表通りには酒場帰りの商人や旅人の姿が残っているものの、昼間の喧騒はない。北へ向かう荷馬車だけが今も絶え間なく街道を行き交い、その荷台に積まれている兵糧や武具を隠そうとする様子も、もはや見られなかった。
レインは宿の扉を開ける。
「戻りました。」
その声に、部屋で待っていたエレアが顔を上げる。
「お帰りなさい。報告は無事に終わりましたか。」
「はい。予定どおりです。」
それ以上は何も話さない。
ピリカもレインの表情を見るだけで事情を察し、余計なことは聞かなかった。
人の出入りがある宿で、第七騎士団の任務を口にすることはない。
三人は一階へ降り、遅めの夕食を囲む。
料理を運んできた宿の主人と言葉を交わし、この街の様子や商人たちの噂へ耳を傾ける。周囲から見れば、どこにでもいる冒険者三人組だった。

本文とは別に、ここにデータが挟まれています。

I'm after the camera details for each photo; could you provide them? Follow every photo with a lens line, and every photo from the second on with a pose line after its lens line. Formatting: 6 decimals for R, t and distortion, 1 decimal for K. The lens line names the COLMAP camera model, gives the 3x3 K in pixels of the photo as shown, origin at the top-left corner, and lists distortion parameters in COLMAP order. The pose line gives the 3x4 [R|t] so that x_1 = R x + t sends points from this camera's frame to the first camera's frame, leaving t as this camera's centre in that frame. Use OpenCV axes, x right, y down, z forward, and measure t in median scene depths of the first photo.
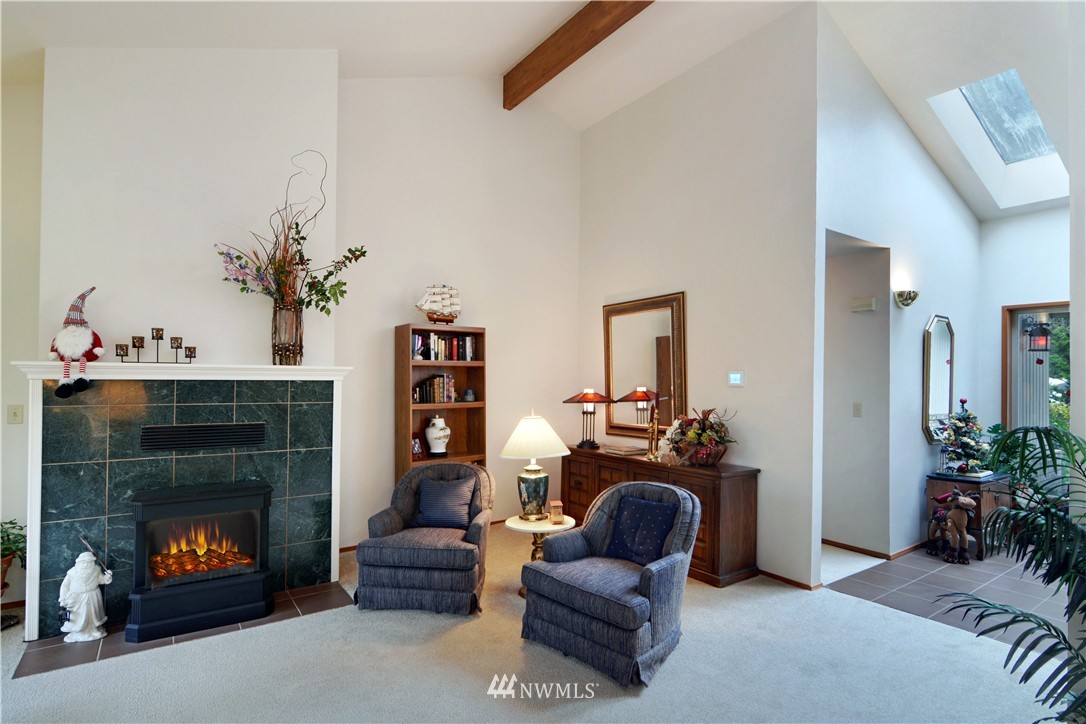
lens RADIAL K [[548.1, 0, 543.3], [0, 548.1, 373.0], [0, 0, 1]] dist [-0.004549, -0.001150]
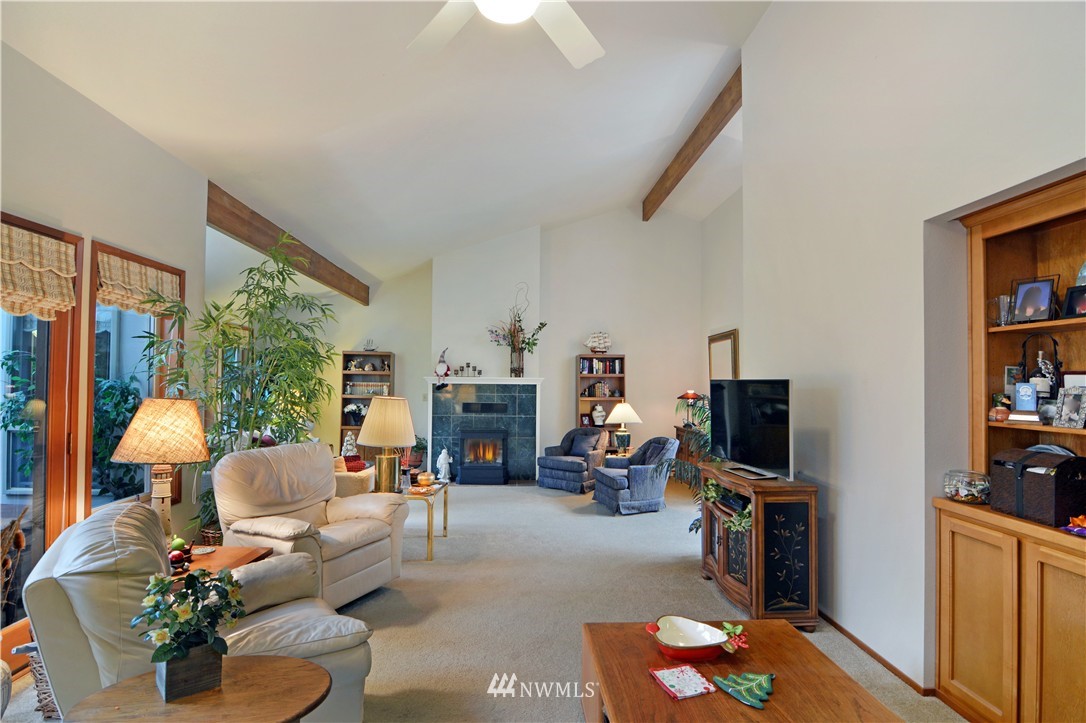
lens RADIAL K [[548.1, 0, 543.3], [0, 548.1, 372.5], [0, 0, 1]] dist [-0.004549, -0.001150]
pose [[0.845993, -0.011168, -0.533077, 0.779207], [0.002809, 0.999860, -0.016490, 0.002607], [0.533186, 0.012453, 0.845906, -0.786749]]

食事を終えると、レインは代金を支払い、静かに席を立つ。
「行きましょう。」
宿を出た三人は、人通りの少ない裏道を選びながら街外れへ向かった。
やがて建物が途切れ、夜風に揺れる木々だけが広がる森へ入ると、エレアが周囲を見回して足を止める。
「この辺りなら問題ありません。」
指先から魔力が流れ、淡い光が三人を包み込んだ。
遮音結界。
外へ音が漏れることも、外の音が届くこともない。
それを確認したレインは懐から地図を取り出し、地面へ広げた。
「本部から正式な指示が届きました。」
二人の視線が地図へ集まる。
「国王軍と反乱軍は、すでに全面衝突寸前です。明日の開戦と同時に、僕たちも作戦を開始します。」
レインは二つの偽装村を順に指した。
「目標は、この二か所の補給拠点です。確認したとおり、それぞれに超越者が一名配置されています。」
エレアも頷く。
「巡回兵ではありません。補給拠点そのものを守るための戦力でしょう。」
「はい。本隊からの命令は補給網の破壊を最優先。ただし、アルディア王国の関与を疑われる痕跡は一切残してはなりません。」
ピリカが腕を組む。
「つまり、誰がやったか分からないように壊せってことだね。」
「そのとおりです。」
レインは続けた。
「僕は北側の補給拠点を担当します。エレアさんは東側をお願いします。同時に仕掛け、互いへ救援を送る時間を与えません。」
「分かりました。」
そこでピリカがレインへ視線を向けた。
「私はどうする?」
レインは少しだけ考え、静かに答える。
「今回の任務はアルディア王国第七騎士団の作戦です。ピリカは第七騎士団の人間ではありません。」
ピリカは肩をすくめて笑った。
「なら私は、兵糧庫や補給物資を燃やして回るよ。」
その一言に、レインとエレアは顔を見合わせる。
「強い人とは戦わない。物資だけ燃やして離脱する。それなら問題ないでしょ?」
レインは静かに頷いた。
ピリカの実力も、その能力も十分に知っている。
補給物資を狙う役目なら、これ以上ない適任だった。
「お願いします。」
「危険だと判断したら無理はしないでください。補給物資より、自分の安全を優先してください。」
「大丈夫。そのくらい分かってる。」
三人は侵入経路、離脱経路、合流地点を最後まで確認し合う。
作戦に迷いはなかった。
遮音結界が解かれると、森は再び静寂を取り戻す。
三人はその場で別れ、それぞれの目標へ向かって歩き出した。
エレアは東側の補給拠点へ。
ピリカは補給路を断つため、森の闇へ溶け込むように姿を消す。
二人を見送ったレインも向きを変えた。
目指す先は、北側の補給拠点。
夜の森を吹き抜ける風だけが木々を揺らす中、レインは静かに歩みを進めた。